According to records, answers and objections to her petition were filed by the executor, a grandson of the decedent, and two other grandchildren. Following a conference with the court, the parties attempted to reach a settlement, but were unsuccessful. Thereafter the matter was submitted to the court for a decision on the papers, including a reply and an additional affidavit in support of the petition.
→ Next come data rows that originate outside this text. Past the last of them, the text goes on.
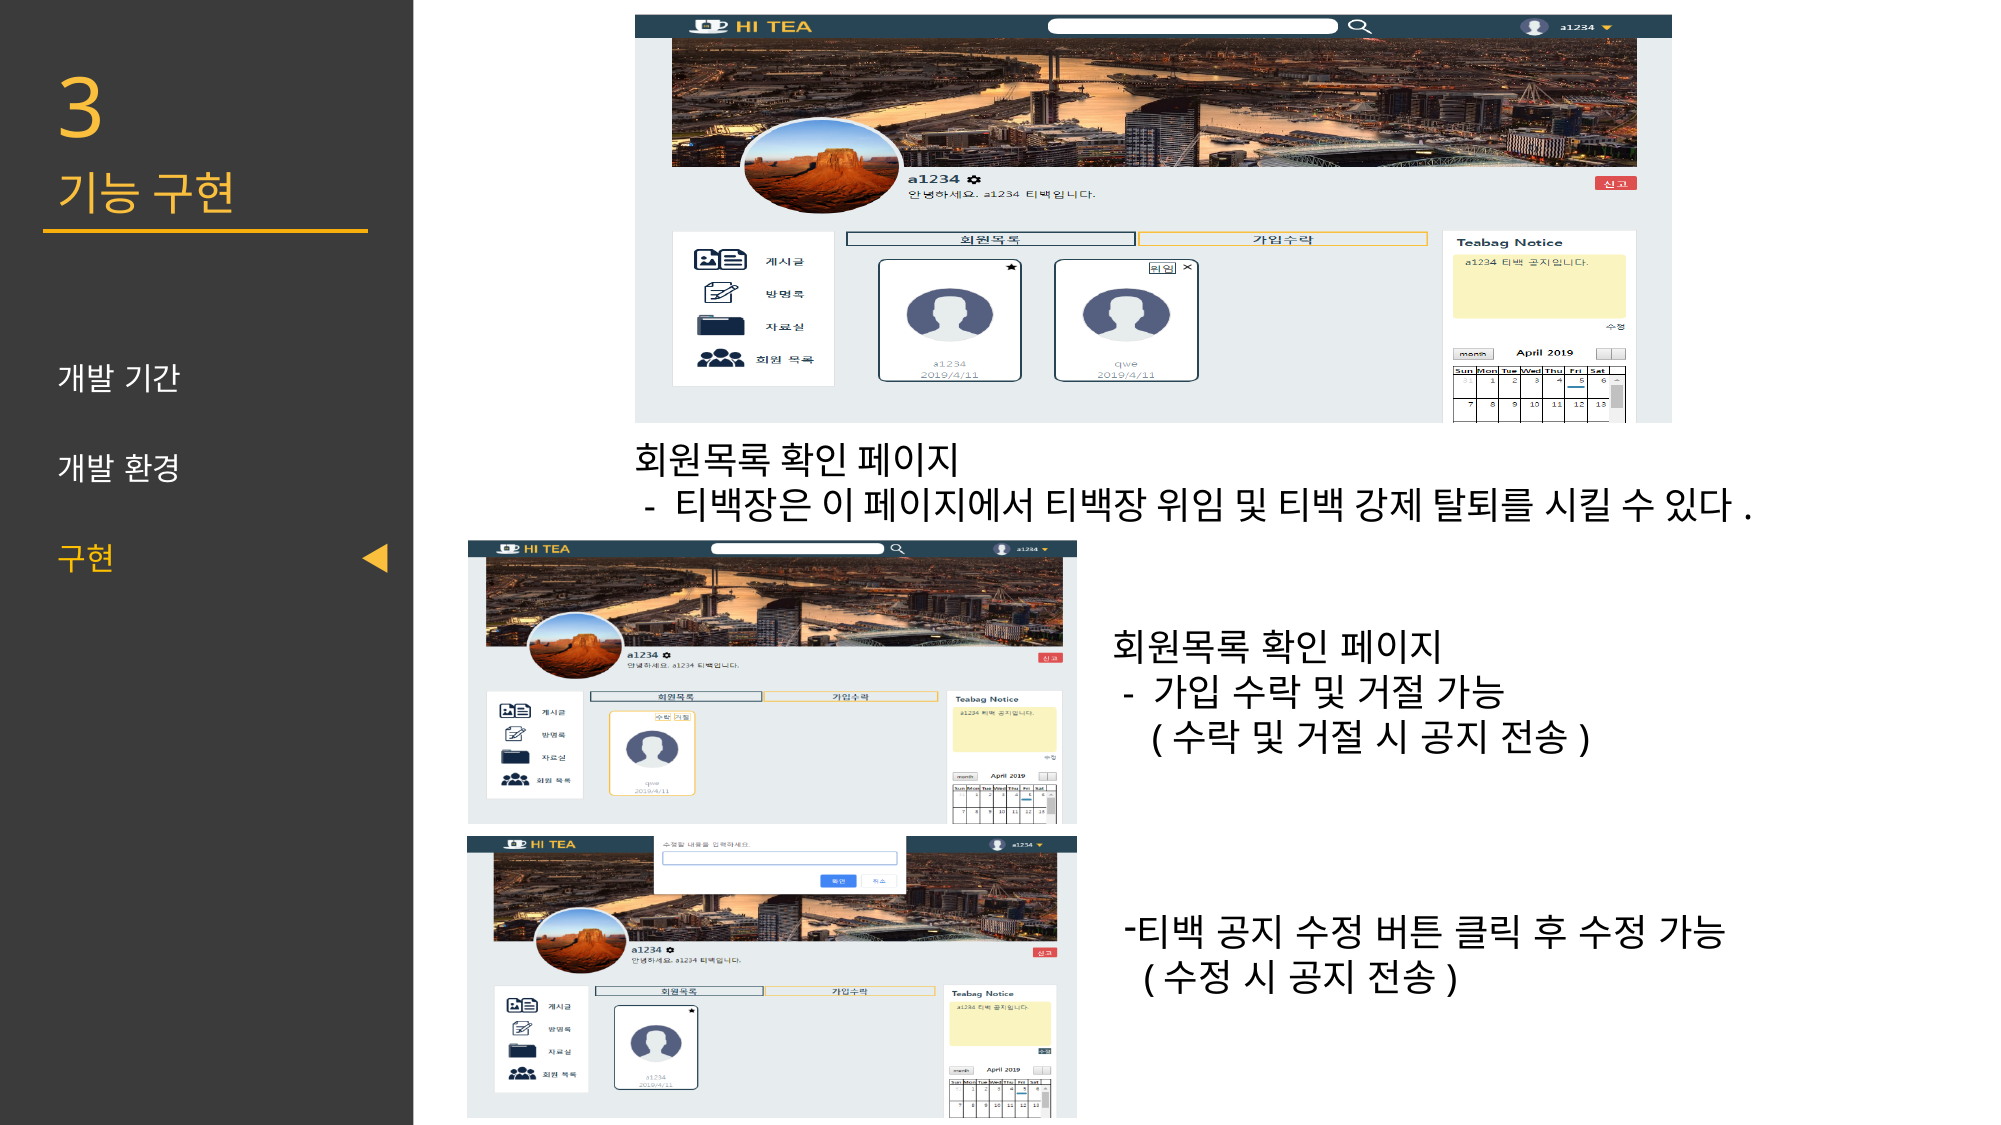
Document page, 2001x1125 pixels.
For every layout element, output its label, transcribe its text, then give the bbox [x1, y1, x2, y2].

text_box [0, 0, 414, 1125]
text_box 회원목록 확인 페이지 - 가입 수락 및 거절 가능 (수락 및 거절 시 공지 전송) [1098, 616, 1605, 767]
text_box 3 기능 구현 개발 기간 개발 환경 구현 ◀ [42, 26, 407, 644]
text_box 회원목록 확인 페이지 - 티백장은 이 페이지에서 티백장 위임 및 티백 강제 탈퇴를 시킬 수 있다. [619, 429, 1769, 535]
picture [468, 540, 1077, 824]
picture [635, 14, 1672, 423]
text_box 티백 공지 수정 버튼 클릭 후 수정 가능 (수정 시 공지 전송) [1109, 902, 1743, 1007]
picture [467, 836, 1077, 1118]
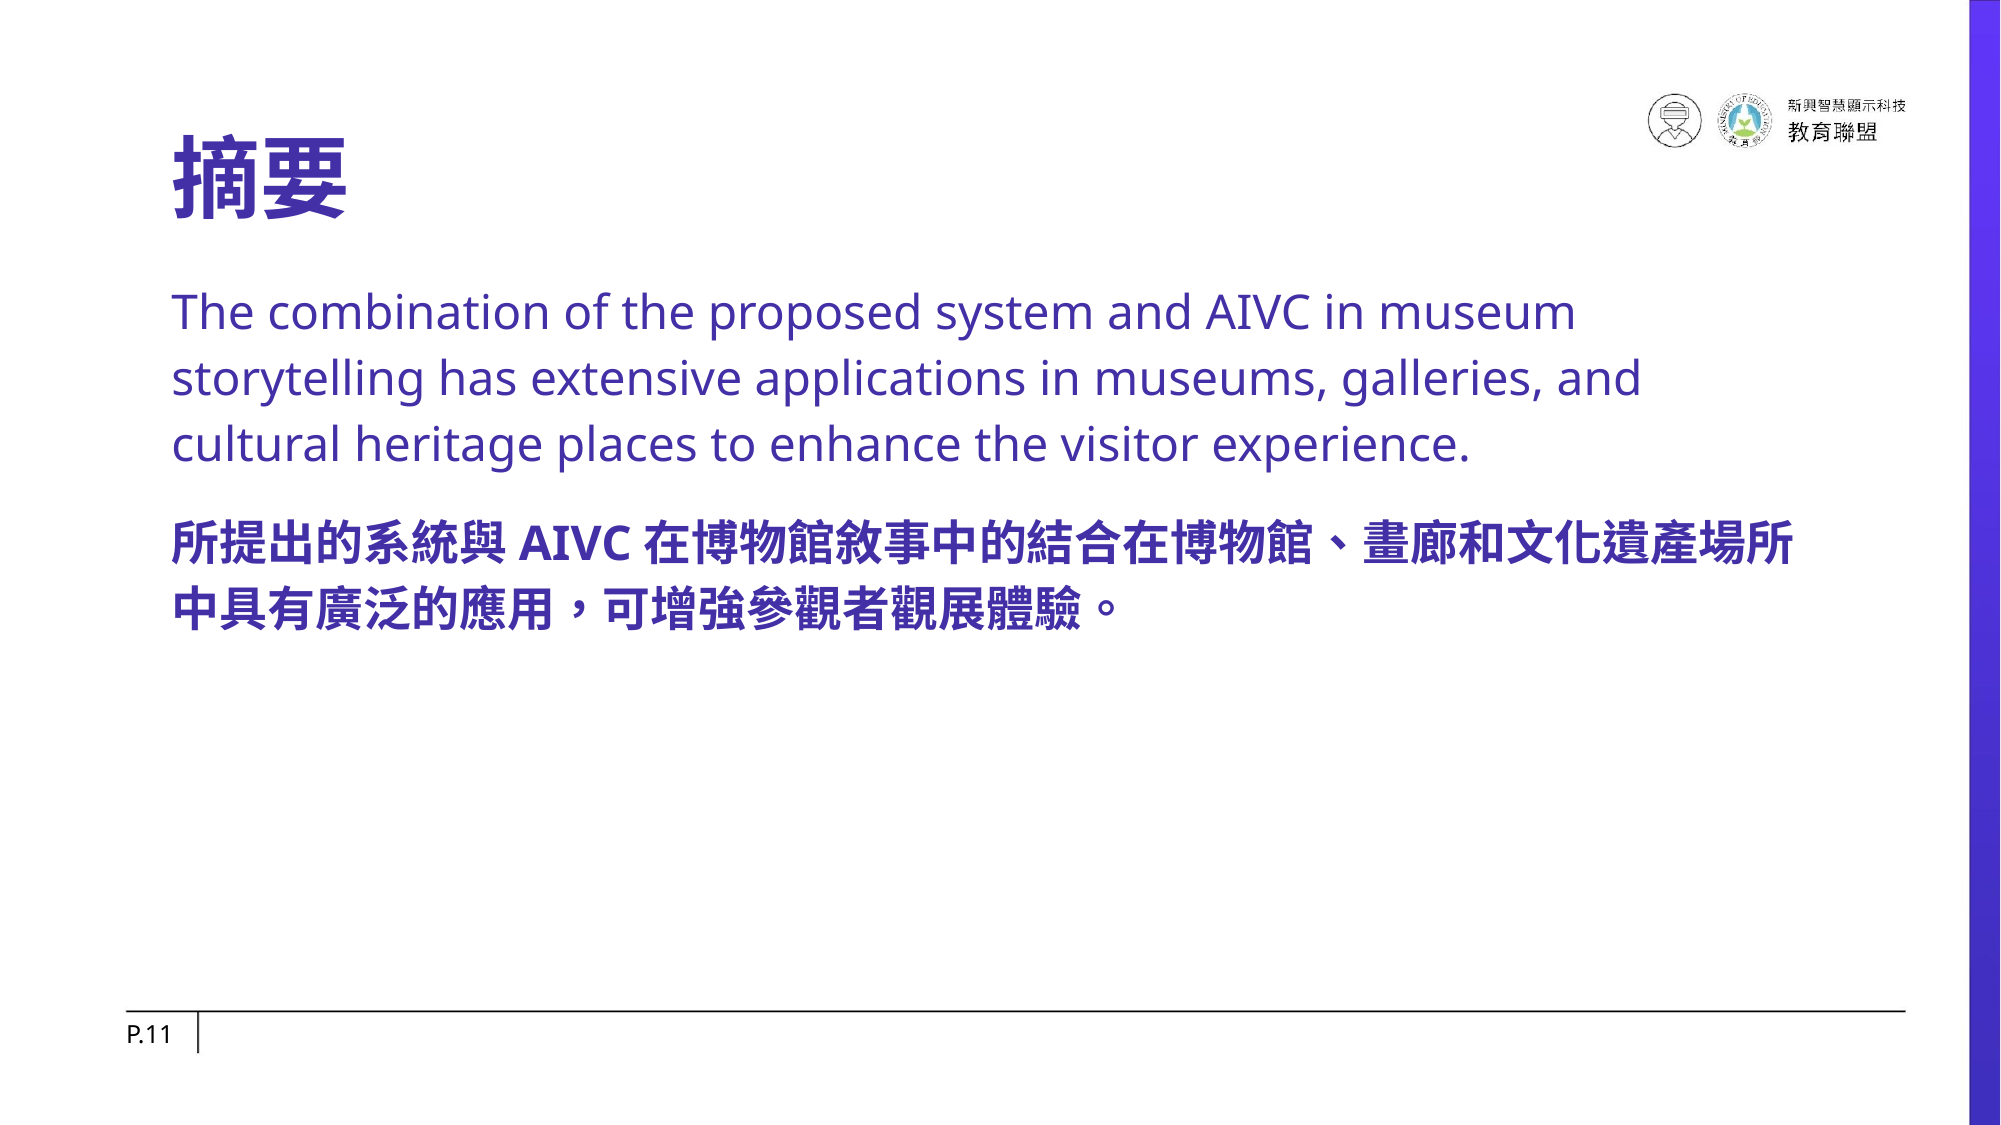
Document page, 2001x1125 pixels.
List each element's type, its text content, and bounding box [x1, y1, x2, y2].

slide_number P.‹#› [111, 1016, 204, 1055]
text_box 摘要 [156, 135, 1592, 230]
text_box The combination of the proposed system and AIVC in museum storytelling has extensive applications in museums, galleries, and cultural heritage places to enhance the visitor experience. 所提出的系統與AIVC在博物館敘事中的結合在博物館、畫廊和文化遺產場所中具有廣泛的應用，可增強參觀者觀展體驗。 [156, 265, 1814, 937]
picture [0, 0, 2001, 1125]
According to a New York Probate Lawyer, the Petitioner raises several arguments in support of the relief requested. Primarily that she is in possession of a later will, in which she is named executor and a beneficiary. She states that she was neither cited nor waived citation in the proceeding which granted validation to the 1992 will, and that she intends to file objections to the validation based on the later will. She also alleges that the deceased, who died while an inpatient at a nursing home in New Jersey, was a resident of Manhattan, and not of Rockland County as alleged in the petition which resulted in the validation decree, and that, therefore, the proceeding should not have been brought in this court. The Petitioner filed the purported will in this court and filed her petition to vacate validation. The respondents, by their answer and objections, allege that the petition should be denied because the petitioner is guilty of laches, based on her unexplained and unjustified delay in offering the purported later will for validation and in bringing the instant proceeding, which will result in substantial prejudice to them if she is successful. They further argue that petitioner is unable to demonstrate a likelihood of success on the merits, because the 2001 purported will is not likely to be admitted to validation. They maintain that the 2001 document is suspicious on its face, that the deceased lacked sufficient capacity to execute a will in 2001 and that the 2001 document was the product of undue influence.